▼

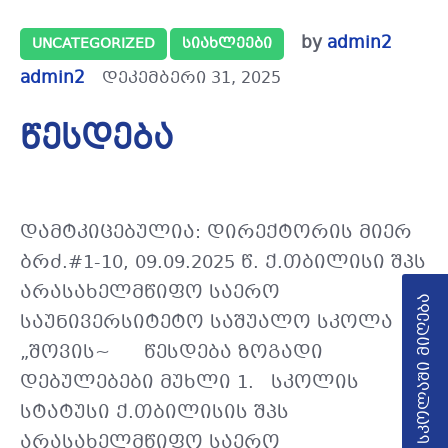
by
admin2
UNCATEGORIZED
ᲡᲘᲐᲮᲚᲔᲔᲑᲘ
admin2
დეკემბერი 31, 2025
წესდება
დამტკიცებულია: დირექტორის მიერ
ბრძ.#1-10, 09.09.2025 წ. ქ.თბილისი შპს
არასახელმწიფო საერო
სკოლაში მიღება
საუნივერსიტეტო საშუალო სკოლა
„შოვის~ წესდება ზოგადი
დებულებები მუხლი 1. სკოლის
სტატუსი ქ.თბილისის შპს
არასახელმწიფო საერო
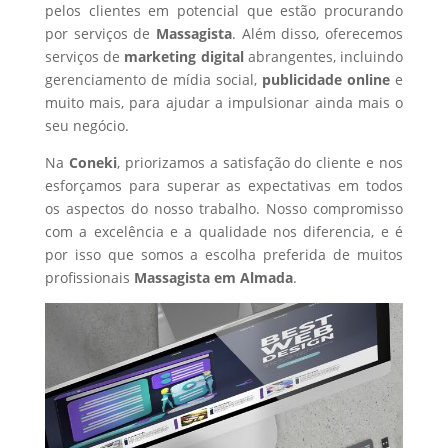
pelos clientes em potencial que estão procurando
por serviços de
Massagista
. Além disso, oferecemos
serviços de
marketing digital
abrangentes, incluindo
gerenciamento de mídia social,
publicidade online
e
muito mais, para ajudar a impulsionar ainda mais o
seu negócio.
Na
Coneki
, priorizamos a satisfação do cliente e nos
esforçamos para superar as expectativas em todos
os aspectos do nosso trabalho. Nosso compromisso
com a excelência e a qualidade nos diferencia, e é
por isso que somos a escolha preferida de muitos
profissionais
Massagista
em Almada
.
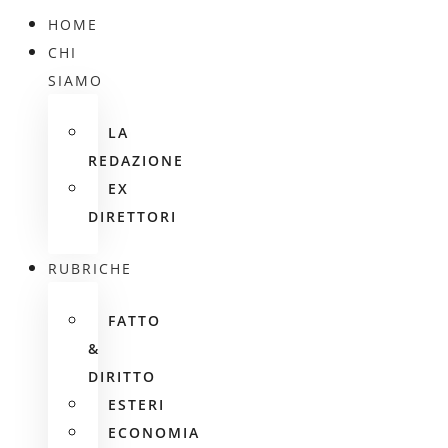
HOME
CHI
SIAMO
LA
REDAZIONE
EX
DIRETTORI
RUBRICHE
FATTO
&
DIRITTO
ESTERI
ECONOMIA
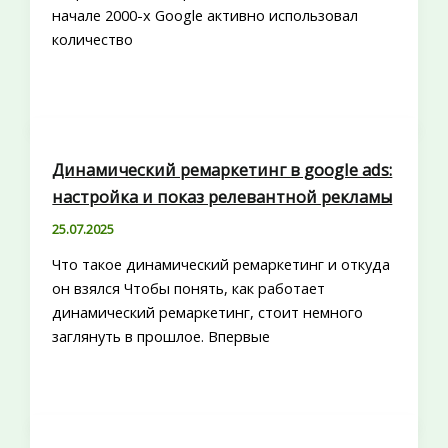
начале 2000-х Google активно использовал
количество
Динамический ремаркетинг в google ads:
настройка и показ релевантной рекламы
25.07.2025
Что такое динамический ремаркетинг и откуда
он взялся Чтобы понять, как работает
динамический ремаркетинг, стоит немного
заглянуть в прошлое. Впервые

▲

• _Your assignment_: Transcribe the material word for word, from the line containing "начале 2000-х Google активно использовал" through the end of the material, including both.

• _Answer below_:
начале 2000-х Google активно использовал
количество
Динамический ремаркетинг в google ads:
настройка и показ релевантной рекламы
25.07.2025
Что такое динамический ремаркетинг и откуда
он взялся Чтобы понять, как работает
динамический ремаркетинг, стоит немного
заглянуть в прошлое. Впервые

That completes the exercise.